It’s official – Facebook wins. The American-based company struggled to make an impact in Japan at first, but now it seems as though Japan has warmed up to Facebook. Their only real competition was Mixi – the MySpace of Japan (which came out before Facebook) – and Twitter. They both had a good run, but it seems that the island has spoken, and Facebook won’t be surpassed by either of them.
The graph below shows the rising popularity of Facebook from 2011, finally eclipsing Twitter in February of this year, with 13.5 million users (double from the past year). At the same time, Mixi saw a gradually decline in users, as opposed to Twitter which pretty much stayed the same on average.
The popularity of Facebook in Japan can – in large part – be thanked to the film The Social Network, which not only grossed around $17 million – more than any other non-American country – but introduced many people to Facebook. At the time, most Japanese people had never heard of it, or didn’t really know anything about it.
But the graph below from July, along with the information that was reported along with it, largely contradicts the earlier report about Facebook beating Mixi. By May 2012, it was said that Facebook came away with 17.2 million users; the same report mentioned that Mixi had 20 million users. The red line below indicates that 29% of internet users in Japan access Facebook.

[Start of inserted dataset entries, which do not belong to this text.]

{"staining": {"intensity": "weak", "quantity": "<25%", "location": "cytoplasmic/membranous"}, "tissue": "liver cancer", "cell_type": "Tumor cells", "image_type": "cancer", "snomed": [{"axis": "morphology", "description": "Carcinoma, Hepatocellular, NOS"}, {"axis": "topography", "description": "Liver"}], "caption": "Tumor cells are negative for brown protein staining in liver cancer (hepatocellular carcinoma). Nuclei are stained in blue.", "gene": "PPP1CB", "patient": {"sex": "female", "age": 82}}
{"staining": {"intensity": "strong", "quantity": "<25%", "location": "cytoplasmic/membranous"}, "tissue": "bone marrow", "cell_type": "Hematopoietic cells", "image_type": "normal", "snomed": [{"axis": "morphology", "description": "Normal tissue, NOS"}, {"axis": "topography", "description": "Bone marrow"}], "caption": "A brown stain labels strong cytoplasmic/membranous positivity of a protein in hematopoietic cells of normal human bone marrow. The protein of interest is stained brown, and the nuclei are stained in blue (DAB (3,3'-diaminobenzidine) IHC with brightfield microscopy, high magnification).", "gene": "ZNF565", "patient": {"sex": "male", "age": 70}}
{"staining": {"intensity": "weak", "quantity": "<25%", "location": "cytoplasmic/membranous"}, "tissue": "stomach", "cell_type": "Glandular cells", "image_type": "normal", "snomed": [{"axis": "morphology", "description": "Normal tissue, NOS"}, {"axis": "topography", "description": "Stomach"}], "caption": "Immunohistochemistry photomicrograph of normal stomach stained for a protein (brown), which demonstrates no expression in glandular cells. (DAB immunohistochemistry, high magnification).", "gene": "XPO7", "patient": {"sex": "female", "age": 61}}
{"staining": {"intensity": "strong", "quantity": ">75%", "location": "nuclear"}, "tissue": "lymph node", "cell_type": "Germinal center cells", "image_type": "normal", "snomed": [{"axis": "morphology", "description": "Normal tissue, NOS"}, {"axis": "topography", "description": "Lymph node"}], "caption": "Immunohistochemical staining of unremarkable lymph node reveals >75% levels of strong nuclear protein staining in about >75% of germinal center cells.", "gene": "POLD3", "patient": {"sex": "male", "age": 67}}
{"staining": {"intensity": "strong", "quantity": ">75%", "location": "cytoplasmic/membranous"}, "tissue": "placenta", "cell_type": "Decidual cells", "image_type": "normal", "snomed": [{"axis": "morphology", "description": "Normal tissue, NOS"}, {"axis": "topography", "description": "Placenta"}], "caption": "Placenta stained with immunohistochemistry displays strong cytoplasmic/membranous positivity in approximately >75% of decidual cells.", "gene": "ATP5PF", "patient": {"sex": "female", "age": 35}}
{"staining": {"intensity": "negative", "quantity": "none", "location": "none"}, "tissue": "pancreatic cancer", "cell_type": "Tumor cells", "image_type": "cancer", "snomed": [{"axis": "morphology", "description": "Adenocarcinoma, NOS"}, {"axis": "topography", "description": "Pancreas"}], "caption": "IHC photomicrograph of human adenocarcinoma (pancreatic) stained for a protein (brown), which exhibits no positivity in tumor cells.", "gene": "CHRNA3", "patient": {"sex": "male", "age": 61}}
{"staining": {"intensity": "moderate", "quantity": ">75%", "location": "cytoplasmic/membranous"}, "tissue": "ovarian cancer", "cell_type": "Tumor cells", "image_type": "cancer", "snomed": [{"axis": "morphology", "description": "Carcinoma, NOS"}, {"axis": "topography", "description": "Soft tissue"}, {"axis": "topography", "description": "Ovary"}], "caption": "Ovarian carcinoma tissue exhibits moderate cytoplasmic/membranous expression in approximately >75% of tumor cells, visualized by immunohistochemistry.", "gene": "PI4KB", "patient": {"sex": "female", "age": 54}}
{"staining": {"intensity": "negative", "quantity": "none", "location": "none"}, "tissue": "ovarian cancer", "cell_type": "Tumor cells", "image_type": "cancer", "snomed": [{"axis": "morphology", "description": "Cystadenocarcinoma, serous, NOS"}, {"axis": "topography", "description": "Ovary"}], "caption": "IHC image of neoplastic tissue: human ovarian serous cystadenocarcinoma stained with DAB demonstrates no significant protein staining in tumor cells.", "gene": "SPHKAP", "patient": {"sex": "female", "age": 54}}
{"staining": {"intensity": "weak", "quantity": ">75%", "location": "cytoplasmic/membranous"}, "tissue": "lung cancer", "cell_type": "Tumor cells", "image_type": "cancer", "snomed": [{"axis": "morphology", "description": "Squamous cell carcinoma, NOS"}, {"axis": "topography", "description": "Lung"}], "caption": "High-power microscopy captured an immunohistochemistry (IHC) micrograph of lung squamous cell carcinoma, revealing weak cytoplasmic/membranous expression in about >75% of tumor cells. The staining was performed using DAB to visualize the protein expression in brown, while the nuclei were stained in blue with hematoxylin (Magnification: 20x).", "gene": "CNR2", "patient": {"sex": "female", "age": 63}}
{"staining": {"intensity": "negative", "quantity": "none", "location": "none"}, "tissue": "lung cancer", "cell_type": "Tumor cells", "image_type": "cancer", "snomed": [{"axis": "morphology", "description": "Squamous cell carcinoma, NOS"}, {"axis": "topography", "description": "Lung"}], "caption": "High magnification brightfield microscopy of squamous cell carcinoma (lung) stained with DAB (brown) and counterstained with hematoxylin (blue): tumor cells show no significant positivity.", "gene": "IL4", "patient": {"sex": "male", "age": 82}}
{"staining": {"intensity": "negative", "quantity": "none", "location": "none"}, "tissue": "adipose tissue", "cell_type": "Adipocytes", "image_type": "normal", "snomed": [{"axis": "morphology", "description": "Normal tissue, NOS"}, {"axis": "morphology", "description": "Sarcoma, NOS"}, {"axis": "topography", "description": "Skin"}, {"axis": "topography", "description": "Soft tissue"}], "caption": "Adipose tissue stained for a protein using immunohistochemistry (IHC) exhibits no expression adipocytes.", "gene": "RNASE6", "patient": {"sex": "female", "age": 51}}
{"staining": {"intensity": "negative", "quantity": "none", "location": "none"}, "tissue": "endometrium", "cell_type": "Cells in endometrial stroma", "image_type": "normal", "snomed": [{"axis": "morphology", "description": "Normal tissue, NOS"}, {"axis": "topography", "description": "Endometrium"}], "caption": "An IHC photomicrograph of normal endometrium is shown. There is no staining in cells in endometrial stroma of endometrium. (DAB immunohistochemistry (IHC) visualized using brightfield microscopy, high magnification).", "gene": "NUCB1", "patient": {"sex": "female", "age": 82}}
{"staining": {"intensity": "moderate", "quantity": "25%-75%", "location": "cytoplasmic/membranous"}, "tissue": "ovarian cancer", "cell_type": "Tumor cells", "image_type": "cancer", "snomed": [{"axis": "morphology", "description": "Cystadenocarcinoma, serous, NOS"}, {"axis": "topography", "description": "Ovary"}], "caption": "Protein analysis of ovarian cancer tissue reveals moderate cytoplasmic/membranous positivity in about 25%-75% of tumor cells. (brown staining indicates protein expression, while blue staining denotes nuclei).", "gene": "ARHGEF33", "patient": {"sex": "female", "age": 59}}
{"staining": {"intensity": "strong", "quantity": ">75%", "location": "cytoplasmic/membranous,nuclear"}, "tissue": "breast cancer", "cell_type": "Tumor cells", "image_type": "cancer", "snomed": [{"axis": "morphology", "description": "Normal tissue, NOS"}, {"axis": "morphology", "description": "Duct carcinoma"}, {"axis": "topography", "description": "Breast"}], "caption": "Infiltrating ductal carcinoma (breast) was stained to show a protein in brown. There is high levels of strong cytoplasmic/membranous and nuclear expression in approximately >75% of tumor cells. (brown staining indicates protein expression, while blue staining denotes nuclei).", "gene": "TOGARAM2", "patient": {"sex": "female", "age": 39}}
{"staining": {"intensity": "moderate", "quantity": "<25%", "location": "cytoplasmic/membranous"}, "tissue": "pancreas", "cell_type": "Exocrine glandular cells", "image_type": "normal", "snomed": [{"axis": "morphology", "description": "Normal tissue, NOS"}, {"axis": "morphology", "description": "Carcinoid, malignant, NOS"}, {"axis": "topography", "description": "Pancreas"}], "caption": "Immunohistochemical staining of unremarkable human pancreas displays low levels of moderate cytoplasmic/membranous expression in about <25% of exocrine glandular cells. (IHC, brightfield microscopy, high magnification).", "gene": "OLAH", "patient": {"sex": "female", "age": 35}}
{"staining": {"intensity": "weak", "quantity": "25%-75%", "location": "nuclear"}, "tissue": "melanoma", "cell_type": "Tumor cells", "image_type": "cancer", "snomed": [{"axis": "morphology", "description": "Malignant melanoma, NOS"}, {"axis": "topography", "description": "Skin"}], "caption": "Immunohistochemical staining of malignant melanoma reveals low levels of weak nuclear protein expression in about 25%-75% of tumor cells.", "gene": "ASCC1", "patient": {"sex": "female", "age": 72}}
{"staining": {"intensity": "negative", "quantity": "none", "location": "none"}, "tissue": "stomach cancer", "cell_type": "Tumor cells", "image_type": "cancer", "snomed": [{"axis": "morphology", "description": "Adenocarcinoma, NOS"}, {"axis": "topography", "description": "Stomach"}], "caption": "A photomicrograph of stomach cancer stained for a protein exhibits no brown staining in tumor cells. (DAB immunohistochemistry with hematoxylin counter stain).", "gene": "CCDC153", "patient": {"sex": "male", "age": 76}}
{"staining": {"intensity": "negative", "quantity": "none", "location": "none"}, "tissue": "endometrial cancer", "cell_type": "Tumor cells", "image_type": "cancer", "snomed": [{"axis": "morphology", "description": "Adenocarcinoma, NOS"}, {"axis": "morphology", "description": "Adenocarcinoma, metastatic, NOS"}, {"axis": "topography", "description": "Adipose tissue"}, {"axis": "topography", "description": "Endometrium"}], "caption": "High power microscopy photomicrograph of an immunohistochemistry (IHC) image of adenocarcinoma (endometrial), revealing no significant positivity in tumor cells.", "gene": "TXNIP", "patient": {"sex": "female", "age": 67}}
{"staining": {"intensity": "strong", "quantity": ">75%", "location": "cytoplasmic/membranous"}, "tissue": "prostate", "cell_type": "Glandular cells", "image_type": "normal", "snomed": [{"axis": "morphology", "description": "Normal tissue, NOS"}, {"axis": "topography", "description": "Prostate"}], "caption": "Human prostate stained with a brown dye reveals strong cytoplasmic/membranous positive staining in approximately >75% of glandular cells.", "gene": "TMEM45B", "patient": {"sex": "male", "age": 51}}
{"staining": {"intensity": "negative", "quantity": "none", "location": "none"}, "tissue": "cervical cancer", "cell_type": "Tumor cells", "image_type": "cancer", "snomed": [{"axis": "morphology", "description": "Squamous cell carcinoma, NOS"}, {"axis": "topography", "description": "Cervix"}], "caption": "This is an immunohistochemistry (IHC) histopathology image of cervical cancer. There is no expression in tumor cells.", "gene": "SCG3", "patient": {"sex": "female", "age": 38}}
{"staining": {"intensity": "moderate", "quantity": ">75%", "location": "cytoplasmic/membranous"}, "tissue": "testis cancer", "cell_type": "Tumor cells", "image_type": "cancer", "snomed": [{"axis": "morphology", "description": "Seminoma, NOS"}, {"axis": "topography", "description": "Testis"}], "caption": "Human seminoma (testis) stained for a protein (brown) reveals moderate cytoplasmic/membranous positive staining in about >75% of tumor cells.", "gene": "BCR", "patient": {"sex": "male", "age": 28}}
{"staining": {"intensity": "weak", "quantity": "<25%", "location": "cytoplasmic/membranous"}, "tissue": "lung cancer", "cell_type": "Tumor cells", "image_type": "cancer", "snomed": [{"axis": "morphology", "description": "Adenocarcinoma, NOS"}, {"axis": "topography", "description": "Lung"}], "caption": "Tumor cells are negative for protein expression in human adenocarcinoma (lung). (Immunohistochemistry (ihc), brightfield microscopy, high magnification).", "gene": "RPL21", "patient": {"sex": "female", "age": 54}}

It’s hard to know what information is accurate, because there may be some skewing of the results. For example, Twitter is accessed by most people on their mobile phones, but this graph deals with websites accessed from computers.
Or, perhaps there is a discrepancy between registered users and active users. In other words, most of the people who sign up for social networking sites like Twitter end up never using them. They’re just curious to see what all the talk is about, but often get bored of it quickly and stop using it all together. This could be what’s happening to Mixi – lots of users still registered, but everyone’s slowly moving on to Facebook without deleting their Mixi profiles.
And then, just a few weeks ago, InsideFacebook announced that Facebook has finally beat Mixi, reporting totally different numbers than the ones we’ve seen so far:
“Japan is a really important market for us,” Sandberg said. “We have over 15 million users… Only six months ago, we were at 10 million users.” This marks a huge growth over the past year, increasing 200 percent from the reported 5 million users in September 2011. Sandberg also said that the company intends to increase its focus on Japan, and Facebook has also been listing Japan-specific roles for their Tokyo offices.
Mixi announced 14.53 million MAUs in June 2012, a drop from a reported 15.2 million users in February. Facebook has had difficulty penetrating the Japanese market and this marks the first time the company has surpassed Mixi’s MAU.
The graph below is actually of Mixi users. Notice the downwards curve at the end:
An independent site, SocialBakers, has graphed their own statistics, showing a steady increase in Facebook users until August. As soon as early August rolls around, the number of users suddenly jump way up. They report:
Our social networking statistics show that Facebook penetration in Japan is 12.23% compared to the country’s population and 15.65% in relation to number of Internet users. The total number of FB users in Japan is reaching15513100 and grew by more than 7829880 in the last 6 months.
I’m still skeptical of all of the numbers that I’m hearing – I really have no idea how many users (or should I say active users) are really on Facebook and Mixi, and when/if Facebook really did beat Mixi yet. However, two trends are clear: 1) Mixi is losing users, and 2) Facebook is gaining users. And if Facebook hasn’t beat Mixi yet, it’s only a matter of time.
But just because I’m skeptical doesn’t mean I don’t believe it. Chances are that Facebook actually has beat them, and unless Mixi changes something dramatically, it’s probably going to fizzle out in the next few years. This is still indeed a possibility, as MySpace has just announced this week that it will try to reinvent itself again. Maybe Mixi needs to do the same, but only time will tell if MySpace can even salvage what’s left of its brand name.